**TEXTO DADO**

Puedo esconder muchas cosas, pero nunca podré esconder el hecho de haber nacido a principios de los ’90; en parte porque está en mi cédula y no podría ir a mentir al Registro Civil; en parte porque mis nostalgias datan más que nada de esa época. El memorioso lector argentino recordará que el principio de la década de 2000 no es precisamente digno de nostalgia.
Aparte de afectos, la infancia me dio infantiles curiosidades. Por causas ajenas a mí, mi infancia hubiera sido feliz en cualquier época (no sé si en cualquier lugar también), pero yo hubiera terminado siendo una persona muy distinta si hubiera tenido 8 años en 1999 en vez de 6. De alguna forma, esta etapa de mi vida también está rigurosamente coordinada por un guionista ebrio para hacerme la persona que soy hoy.
Yo miraba Nickelodeon todo el día. Mirar Cartoon Network me parecía una traición; Fox Kids era un anhelo inalcanzable porque Multicanal no lo emitía. Los otros canales no me resultaban interesantes. Está muy de moda en las charlas de amigos rememorar uno por uno esos dibujitos noventosos y desear fervientemente que vuelvan: no voy a hacer eso acá ni en ningún lado. Hay uno que lo siguen pasando a la madrugada, cuando los programadores de Nickelodeon se aburren de las telenovelas adolescentes: Oye Arnold. El otro día lo estaba viendo y pensaba que es un programa, si Foucault me deja llamarlo así, muy realista. Opuestamente al surrealismo descarado de Rocko o Catdog, no había animales parlantes y la trama era perfectamente verosímil. El programa ponía en escena caracteres muy reales (Arnold el conciliador, Helga la enamorada idealizante, etc) y sus acciones tenían mucha coherencia psicológica, por lo menos en las primeras temporadas. Sigue siendo el dibujito más lúcido que vi; en realidad no se desvivía por ser satírico o gracioso, y por lo general las situaciones se resolvían sobre todo debido a la buena voluntad de los personajes, especialmente de Arnold. Esto me gustó mucho y me sigue gustando; rechazo inconscientemente el humor rebuscado de muchos programas de hoy y de entonces (y no sólo dibujitos) y admiro a la televisión que, al contrario de lo que se usa, deje al televidente elaborar sus propias conclusiones.
Cuento esto para contar sólo una de ellas, y no la más importante. Me agarro de una pequeñísima escena, a riesgo de abusar del tiempo del lector: creo que acá podría tener una entrada terminada, sin necesidad de darle la vuelta de tuerca que estoy por darle ahora.
En un episodio de no sé qué temporada Big Gino, el “mafioso" de la escuela pública 118, somete a extorsión a Syd y Arnold salta en su defensa. En una entrevista en la oscura sede del niño-mafia, un (no podía ser de otra forma) enano vestido de gris custodiado constantemente por matones, Arnold conversa el conflicto y lo resuelve. Esta comparecencia, por lejos el momento más tenso del capítulo, siempre me hizo pensar. Hace mucho que no veo el capítulo, pero me pasa como me pasa con más cosas de las que quisiera, me quedó grabado como en VHS.

**DATOS APORTADOS**
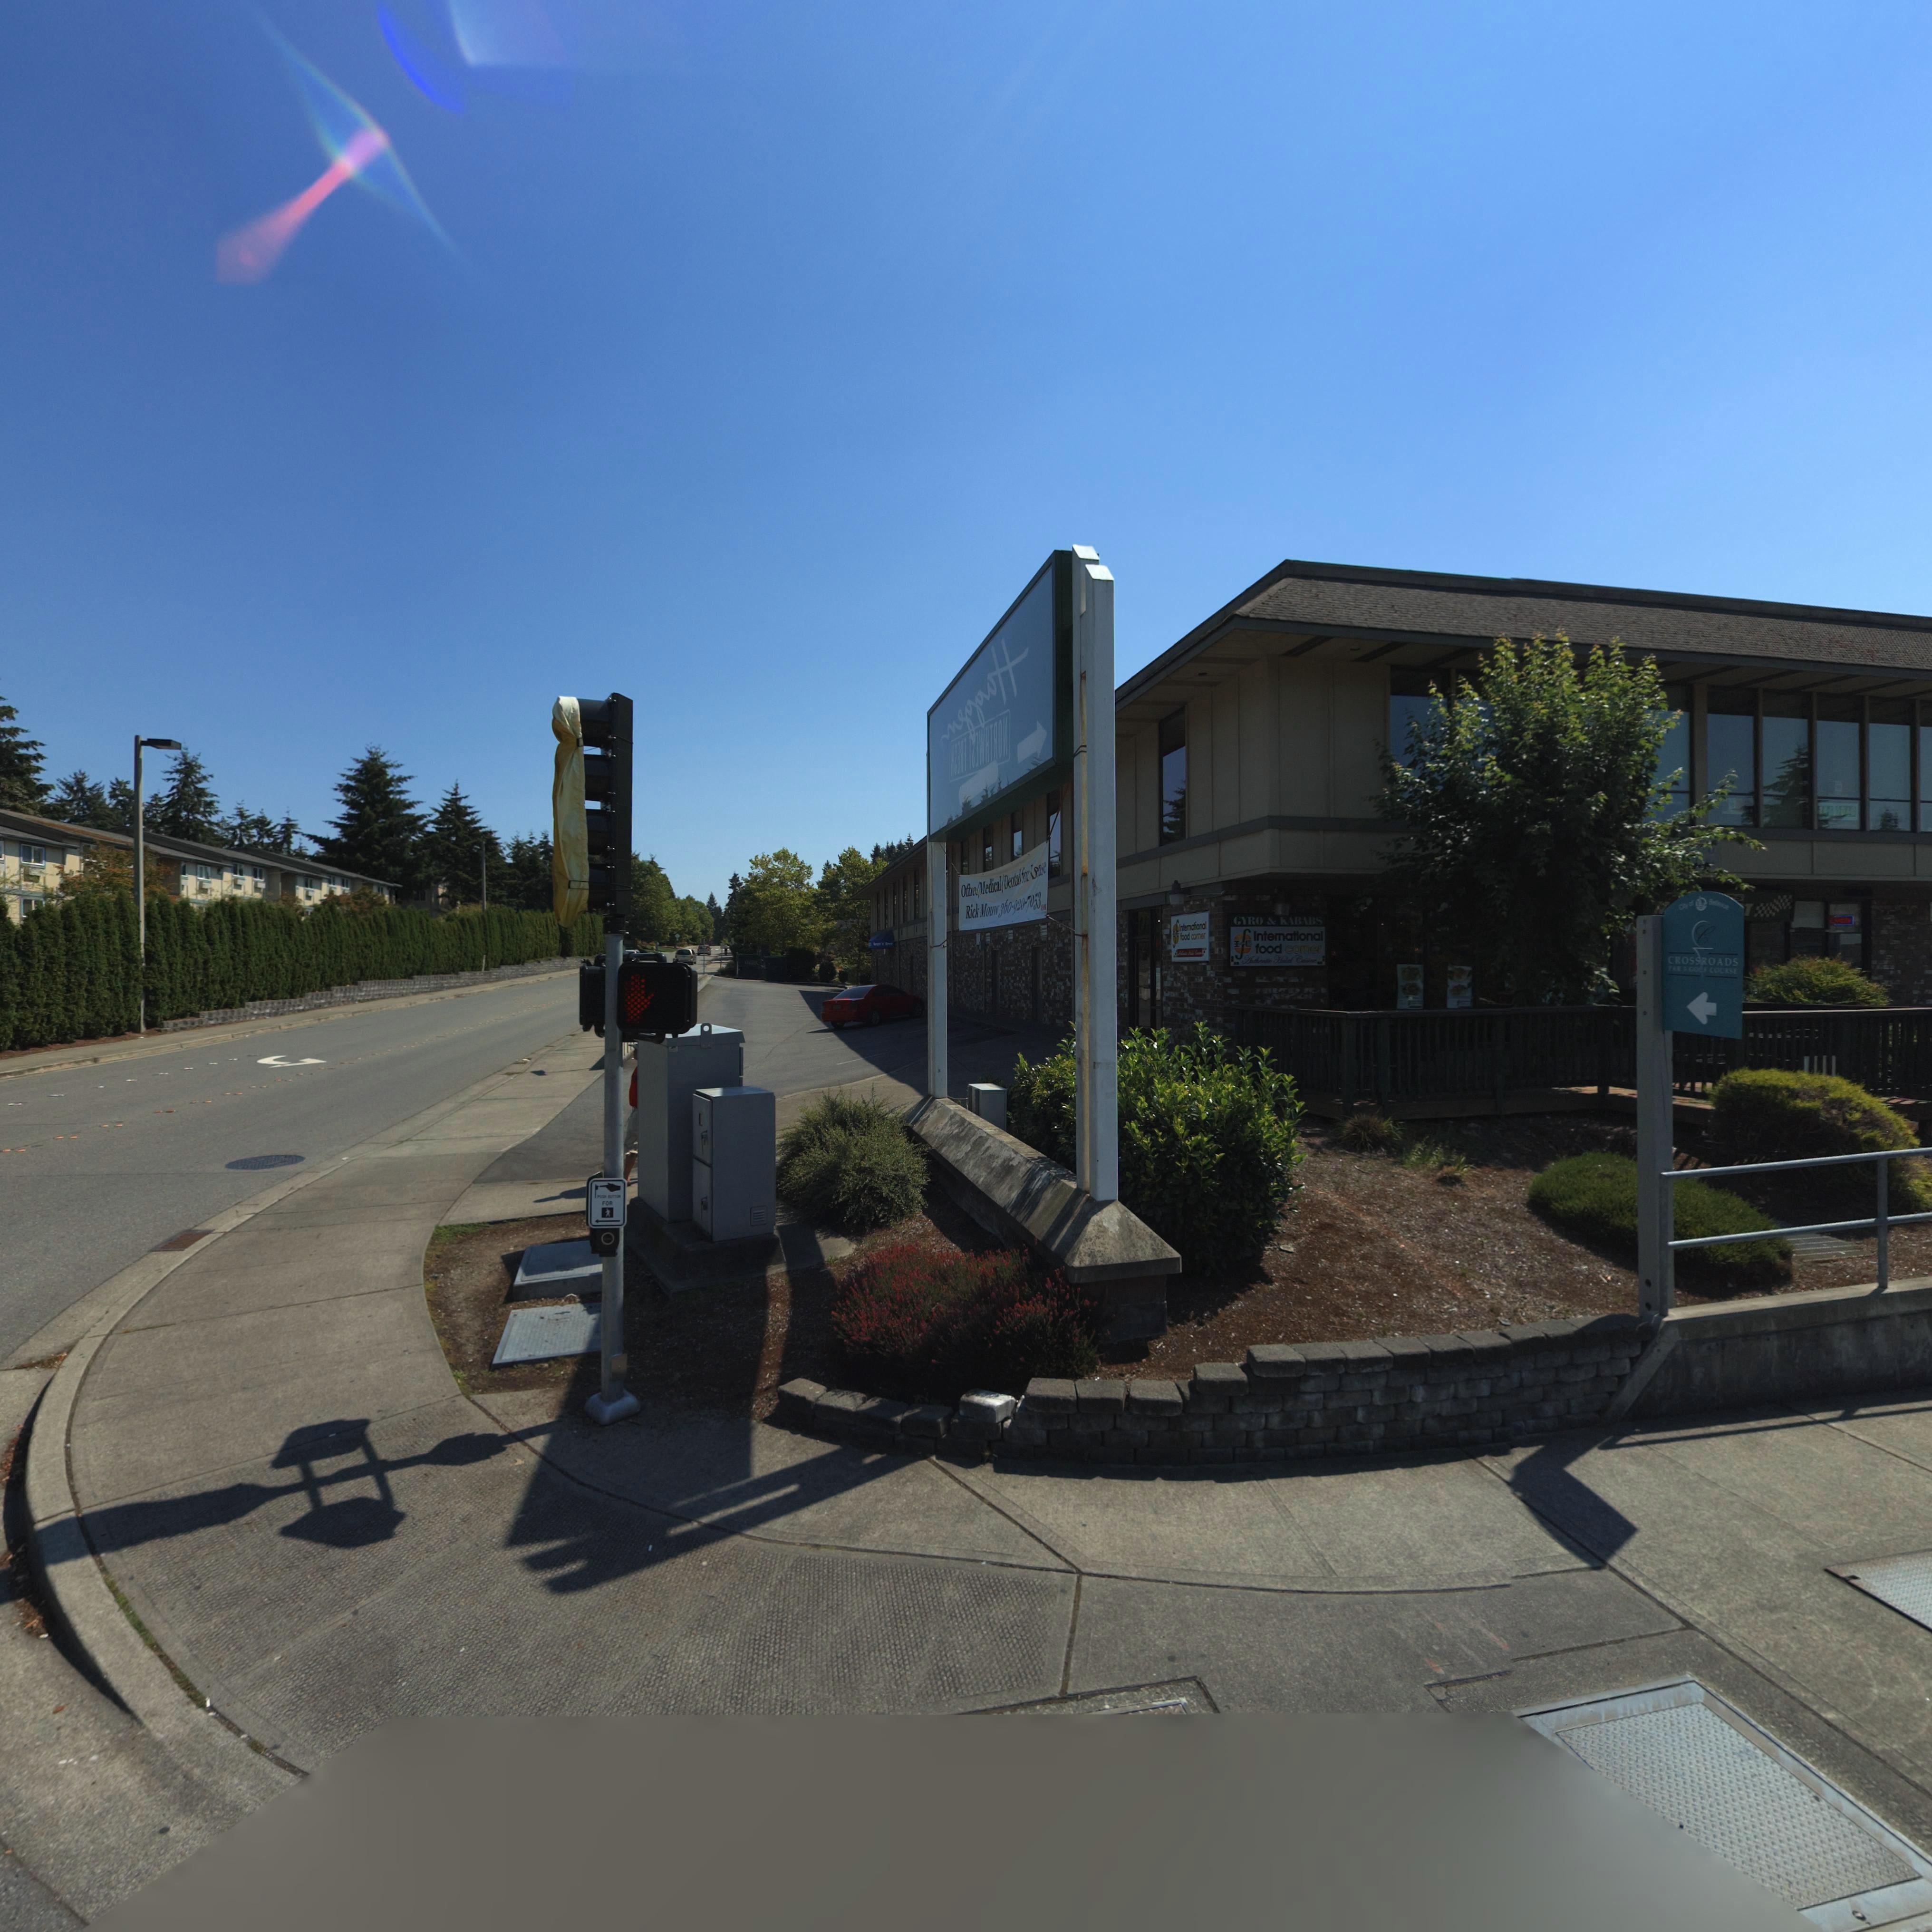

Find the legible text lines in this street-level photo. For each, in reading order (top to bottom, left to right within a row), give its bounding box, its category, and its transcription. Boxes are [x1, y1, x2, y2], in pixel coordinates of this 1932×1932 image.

**QUÉ HACER**
1) Copia el texto sobre Oye Arnold empezando en las palabras "Cuento esto para" y parando después de "por darle ahora.", pero cambia "escena" por "secuencia".
2) Según el texto sobre Oye Arnold, ¿qué canal no emitía Multicanal?
El material no hace falta para nada.

**SOLUCIONES RESUELTAS**
1)
Cuento esto para contar sólo una de ellas, y no la más importante. Me agarro de una pequeñísima secuencia, a riesgo de abusar del tiempo del lector: creo que acá podría tener una entrada terminada, sin necesidad de darle la vuelta de tuerca que estoy por darle ahora.

2) Fox Kids.